Table 5 Summary of energy management controllers: strategies, coordination, and applications

Conclusion

Energy management controllers (EMCs) play a crucial role in optimizing energy consumption and ensuring operational efficiency across a wide range of systems. This review paper has provided a comprehensive overview of various control strategies employed by EMCs, along with their coordination mechanisms and architectures. By surveying a spectrum of EMCs, including conventional-based, rule-based, optimization-based, hybrid methods, and commercial software-based approaches, we have highlighted their respective advantages and drawbacks.

This review has showcased the examination of real-world implementations, including sectors such as smart grids, buildings, industrial processes, and transportation systems, this review has showcased the diverse applications of EMCs.
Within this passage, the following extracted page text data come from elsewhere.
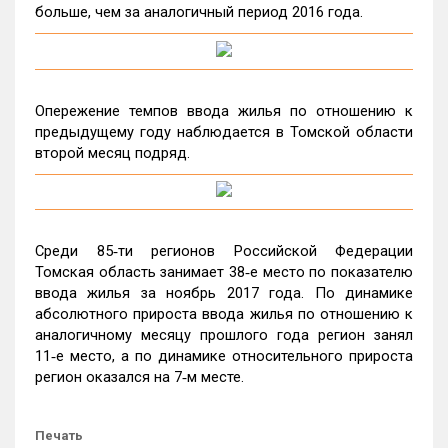
больше, чем за аналогичный период 2016 года.
Опережение темпов ввода жилья по отношению к
предыдущему году наблюдается в Томской области
второй месяц подряд.
Среди 85‑ти регионов Российской Федерации
Томская область занимает 38‑е место по показателю
ввода жилья за ноябрь 2017 года. По динамике
абсолютного прироста ввода жилья по отношению к
аналогичному месяцу прошлого года регион занял
11‑е место, а по динамике относительного прироста
регион оказался на 7‑м месте.
Печать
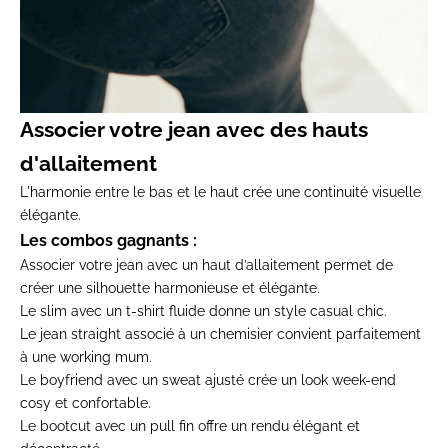
Associer votre jean avec des hauts
d'allaitement
L'harmonie entre le bas et le haut crée une continuité visuelle
élégante.
Les combos gagnants :
Associer votre jean avec un haut d’allaitement permet de
créer une silhouette harmonieuse et élégante.
Le slim avec un t-shirt fluide donne un style casual chic.
Le jean straight associé à un chemisier convient parfaitement
à une working mum.
Le boyfriend avec un sweat ajusté crée un look week-end
cosy et confortable.
Le bootcut avec un pull fin offre un rendu élégant et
Case studies and examples have illustrated the efficacy of different control strategies and architectures in addressing specific energy management challenges and achieving desired outcomes.

Furthermore, our investigation into the coordination of EMCs within complex energy systems has shed light on the importance of achieving optimal performance and adaptability. We have outlined different architectures of EMCs, ranging from centralized to decentralized designs, and discussed their suitability for various applications and their impact on system performance.

Overall, this review provides valuable insights into the current landscape of EMC design and implementation. By offering direction for future research and development in the pursuit of energy optimization and sustainability, we hope to contribute to the advancement of EMCs and their role in shaping a more efficient and sustainable energy future.